◆ **Excerpt to read**
*** Begin section ***
Sony DAV (2006 Dream system)

Steve Guttenberg
Ex-movie theater projectionist Steve Guttenberg has also worked as a high-end audio salesman, and as a record producer. Steve currently reviews audio products for CNET and works as a freelance writer for Stereophile.
Steve Guttenberg
8 min read
With a $900 list price, the Sony DAV-FX900W is poised at the high end of the company's 2006 home-theater-in-a-box (HTIB) lineup; only the $2,000 DAV-LF1H is more expensive. To be sure, the DAV-FX900W has an impressive list of desirable features: a sleek front head unit with a combined A/V receiver and five-disc DVD changer that provides HDMI output with 720p/1080i video upscaling; the ability to receive XM Satellite Radio (with an add-on antenna accessory and a subscription); and automatic speaker calibration. Moreover, the system boasts front and rear tower speakers, with the option to connect the rear ones wirelessly, obviating the need for running speaker cables from the front to the back of your room. The only problem was the Sony's sound--it certainly wasn't bad, but considering the hefty $900 price tag, we weren't altogether wowed by its sonic quality on DVD or CD. Notably, there are three less expensive all-in-one HTIBs you can buy from Sony. While they're not quite as slick-looking as the FX900W, they offer the same basic multidisc changer and HDMI capabilities. For a lot of consumers, any one of them may well be the better buy. For this new generation of so-called DVD Dream Systems, Sony moved away from the all-silver finish to a brushed black-and-silver look that we found quite handsome. The Sony DAV-FX900W's slot-loading disc mechanism eliminates the loading tray; you simply feed each disc into the slot on the front panel. But the changer takes its time loading and unloading discs, requiring almost 20 seconds to start playing a CD, 30 seconds to change discs, and 8 seconds to eject one. The low-profile receiver stands 2.75 inches high, 17.5 wide, and 16 deep. Build quality is unusually solid.
*** End section ***
◆ **Data to examine**
*** Begin section ***
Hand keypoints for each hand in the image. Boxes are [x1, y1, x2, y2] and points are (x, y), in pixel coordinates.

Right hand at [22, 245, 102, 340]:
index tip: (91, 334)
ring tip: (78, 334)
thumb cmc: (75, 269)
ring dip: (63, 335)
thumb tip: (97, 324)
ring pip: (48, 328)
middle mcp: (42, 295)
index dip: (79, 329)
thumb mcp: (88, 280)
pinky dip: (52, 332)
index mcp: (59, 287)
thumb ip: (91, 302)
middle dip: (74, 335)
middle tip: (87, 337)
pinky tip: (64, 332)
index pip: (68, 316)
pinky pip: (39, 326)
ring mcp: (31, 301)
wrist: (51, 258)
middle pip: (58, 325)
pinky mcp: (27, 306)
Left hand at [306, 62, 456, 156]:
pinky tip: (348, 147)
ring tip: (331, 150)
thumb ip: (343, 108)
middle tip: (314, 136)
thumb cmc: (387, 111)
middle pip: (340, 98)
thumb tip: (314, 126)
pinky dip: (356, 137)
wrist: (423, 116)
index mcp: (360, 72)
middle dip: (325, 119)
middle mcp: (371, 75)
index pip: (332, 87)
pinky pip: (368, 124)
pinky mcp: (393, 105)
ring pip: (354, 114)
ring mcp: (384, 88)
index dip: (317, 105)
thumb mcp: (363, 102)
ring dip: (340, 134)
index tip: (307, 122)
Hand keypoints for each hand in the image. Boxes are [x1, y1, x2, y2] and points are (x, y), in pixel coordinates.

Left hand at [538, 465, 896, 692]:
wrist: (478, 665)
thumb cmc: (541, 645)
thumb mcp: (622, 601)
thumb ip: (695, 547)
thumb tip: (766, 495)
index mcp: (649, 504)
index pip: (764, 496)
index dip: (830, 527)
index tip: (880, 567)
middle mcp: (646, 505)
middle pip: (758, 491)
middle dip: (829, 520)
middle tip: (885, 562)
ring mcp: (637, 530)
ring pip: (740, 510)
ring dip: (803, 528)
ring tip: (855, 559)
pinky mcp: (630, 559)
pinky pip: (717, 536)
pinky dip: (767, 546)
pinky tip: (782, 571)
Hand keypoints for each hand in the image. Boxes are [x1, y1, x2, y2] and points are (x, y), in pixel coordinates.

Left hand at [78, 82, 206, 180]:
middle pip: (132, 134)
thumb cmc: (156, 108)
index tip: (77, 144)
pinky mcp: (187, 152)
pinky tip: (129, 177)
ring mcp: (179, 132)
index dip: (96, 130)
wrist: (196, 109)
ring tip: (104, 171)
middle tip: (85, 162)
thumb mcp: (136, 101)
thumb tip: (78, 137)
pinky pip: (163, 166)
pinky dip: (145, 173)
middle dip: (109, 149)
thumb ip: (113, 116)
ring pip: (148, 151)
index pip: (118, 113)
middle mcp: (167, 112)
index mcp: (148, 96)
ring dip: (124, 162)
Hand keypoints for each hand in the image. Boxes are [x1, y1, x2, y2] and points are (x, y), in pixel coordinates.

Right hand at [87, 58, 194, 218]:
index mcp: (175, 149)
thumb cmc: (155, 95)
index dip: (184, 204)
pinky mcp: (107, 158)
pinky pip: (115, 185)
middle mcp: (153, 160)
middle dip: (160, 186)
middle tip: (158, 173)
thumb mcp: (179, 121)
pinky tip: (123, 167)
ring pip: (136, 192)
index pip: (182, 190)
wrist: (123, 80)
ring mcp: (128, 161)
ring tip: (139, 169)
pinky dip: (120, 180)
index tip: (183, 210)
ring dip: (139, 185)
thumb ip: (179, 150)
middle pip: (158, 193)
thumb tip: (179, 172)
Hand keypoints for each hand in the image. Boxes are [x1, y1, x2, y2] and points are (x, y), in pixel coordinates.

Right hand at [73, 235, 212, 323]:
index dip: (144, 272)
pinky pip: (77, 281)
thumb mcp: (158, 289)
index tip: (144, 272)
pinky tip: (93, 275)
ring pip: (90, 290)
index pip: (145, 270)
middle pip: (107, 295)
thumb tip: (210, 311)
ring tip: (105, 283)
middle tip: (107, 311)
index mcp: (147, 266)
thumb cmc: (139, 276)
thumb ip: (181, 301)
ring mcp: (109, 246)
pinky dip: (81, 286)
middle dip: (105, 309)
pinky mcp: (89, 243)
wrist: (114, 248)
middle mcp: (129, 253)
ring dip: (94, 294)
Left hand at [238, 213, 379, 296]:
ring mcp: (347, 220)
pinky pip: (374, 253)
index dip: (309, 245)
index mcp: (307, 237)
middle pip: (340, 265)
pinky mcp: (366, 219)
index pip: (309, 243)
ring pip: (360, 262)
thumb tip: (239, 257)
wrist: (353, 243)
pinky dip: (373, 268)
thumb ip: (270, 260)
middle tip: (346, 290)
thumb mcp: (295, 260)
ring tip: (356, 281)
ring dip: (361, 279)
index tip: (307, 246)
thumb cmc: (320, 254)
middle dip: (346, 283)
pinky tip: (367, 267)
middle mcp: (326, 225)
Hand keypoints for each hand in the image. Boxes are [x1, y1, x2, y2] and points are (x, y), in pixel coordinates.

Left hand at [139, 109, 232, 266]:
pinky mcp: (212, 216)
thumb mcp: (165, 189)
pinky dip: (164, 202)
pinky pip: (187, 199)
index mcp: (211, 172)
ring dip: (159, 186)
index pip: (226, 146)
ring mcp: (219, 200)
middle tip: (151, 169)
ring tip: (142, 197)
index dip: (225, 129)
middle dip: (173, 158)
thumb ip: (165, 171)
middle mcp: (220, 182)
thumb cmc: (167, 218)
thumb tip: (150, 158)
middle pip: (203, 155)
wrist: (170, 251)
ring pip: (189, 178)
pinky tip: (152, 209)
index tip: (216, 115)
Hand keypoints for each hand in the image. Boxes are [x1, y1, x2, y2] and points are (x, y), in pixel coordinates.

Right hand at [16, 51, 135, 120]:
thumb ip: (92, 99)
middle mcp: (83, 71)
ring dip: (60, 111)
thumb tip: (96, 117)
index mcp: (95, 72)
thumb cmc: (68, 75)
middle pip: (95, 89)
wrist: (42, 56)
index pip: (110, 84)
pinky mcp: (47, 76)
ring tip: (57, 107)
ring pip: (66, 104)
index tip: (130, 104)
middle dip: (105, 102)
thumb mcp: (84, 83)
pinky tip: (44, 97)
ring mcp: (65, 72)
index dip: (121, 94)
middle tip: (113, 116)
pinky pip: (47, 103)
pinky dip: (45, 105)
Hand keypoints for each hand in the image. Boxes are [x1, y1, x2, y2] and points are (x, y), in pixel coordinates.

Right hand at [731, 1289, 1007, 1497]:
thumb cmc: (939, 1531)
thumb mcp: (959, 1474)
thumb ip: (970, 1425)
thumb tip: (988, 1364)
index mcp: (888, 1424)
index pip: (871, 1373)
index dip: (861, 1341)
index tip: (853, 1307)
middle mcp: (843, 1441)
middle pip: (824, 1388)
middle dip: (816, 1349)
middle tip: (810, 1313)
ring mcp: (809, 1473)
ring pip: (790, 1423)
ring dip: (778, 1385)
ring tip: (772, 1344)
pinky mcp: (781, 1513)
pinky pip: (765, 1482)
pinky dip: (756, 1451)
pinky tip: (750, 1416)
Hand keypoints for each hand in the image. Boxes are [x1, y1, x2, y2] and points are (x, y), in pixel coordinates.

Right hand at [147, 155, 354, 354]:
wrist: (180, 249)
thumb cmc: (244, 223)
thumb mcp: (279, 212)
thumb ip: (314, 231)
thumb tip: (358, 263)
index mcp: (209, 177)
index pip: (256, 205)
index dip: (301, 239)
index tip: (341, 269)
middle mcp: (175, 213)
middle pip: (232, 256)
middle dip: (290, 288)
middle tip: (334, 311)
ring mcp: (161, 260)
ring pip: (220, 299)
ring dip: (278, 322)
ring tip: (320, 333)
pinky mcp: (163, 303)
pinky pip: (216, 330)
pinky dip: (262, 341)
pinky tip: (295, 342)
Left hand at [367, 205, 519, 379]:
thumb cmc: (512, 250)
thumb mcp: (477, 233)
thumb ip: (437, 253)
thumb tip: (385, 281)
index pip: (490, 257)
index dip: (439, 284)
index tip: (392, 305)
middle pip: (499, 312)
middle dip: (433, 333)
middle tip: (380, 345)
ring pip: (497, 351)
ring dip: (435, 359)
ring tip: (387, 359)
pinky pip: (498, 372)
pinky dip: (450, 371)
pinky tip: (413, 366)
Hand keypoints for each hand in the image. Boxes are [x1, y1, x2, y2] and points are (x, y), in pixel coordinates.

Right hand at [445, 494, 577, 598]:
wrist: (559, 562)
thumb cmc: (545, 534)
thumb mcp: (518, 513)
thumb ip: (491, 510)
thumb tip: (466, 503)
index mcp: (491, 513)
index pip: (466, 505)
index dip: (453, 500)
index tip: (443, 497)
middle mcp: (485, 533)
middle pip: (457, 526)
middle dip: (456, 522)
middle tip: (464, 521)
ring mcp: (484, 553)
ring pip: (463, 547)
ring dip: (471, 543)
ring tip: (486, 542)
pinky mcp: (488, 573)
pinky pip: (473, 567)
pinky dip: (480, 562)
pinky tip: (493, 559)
*** End section ***
◆ **Prompt A**
Using the Sony home-theater review, decide whether each statement agrees with it, answering yes or no and quoting the words that decide it: (i) The DAV-FX900W is the most expensive system in Sony's 2006 home-theater-in-a-box lineup. (ii) The rear tower speakers can be connected without wires. (iii) The changer needs about 8 seconds to eject a disc.
◆ **Prompt B**
Carry the Sony home-theater review forward from its last sentence.

◆ **Exercise output A**
(i) No: "only the $2,000 DAV-LF1H is more expensive."
(ii) Yes: "with the option to connect the rear ones wirelessly"
(iii) Yes: "8 seconds to eject one"

◆ **Exercise output B**
The elegant main front and surround speakers are 23.25 inches tall and can be wall mounted as is, used with the short table stands, or mounted on the floor stands--both types are provided. When stand mounted, the speakers are 47.25 inches tall. Speaker-stand assembly is labor intensive and involves threading wires through the stand/bases; screwing together bases, columns, and brackets; and attaching the wireless electronics to the left surround speaker's base. The whole routine for all four speakers consumed 45 minutes but, thankfully, needs to be done only once. The circular wireless receiver/amplifier that fits under the left surround speaker's pedestal base needs to be plugged into an AC outlet, and you have to run a speaker wire across the back of the room to the other "wireless" surround speaker.


Sony DAV (2006 Dream system)

The Good

The Sony DAV-FX900W is a stylish, feature-packed, home-theater system that can be configured with wired or wireless surround speakers. Highlights include four tallboy speakers that can also be wall mounted, HDMI output with 720p/1080i video upscaling, automatic speaker calibration, and a front-panel input for portable audio players. The sleek receiver/five-disc changer plays DVDs, CDs, and SACDs, and the system is XM-ready.

The Bad

The slot-loading disc changer looks cool but slows things down. The remote control has some usability issues, and there's no direct control over subwoofer volume. While this machine can display DVD content via any video output, external devices using the composite- or component-video inputs must use those corresponding outputs.

The Bottom Line

The Sony DAV-FX900W Dream System maxes out on style and features--such as HDMI output and wireless rear speakers--but its sound quality is disappointing relative to the price.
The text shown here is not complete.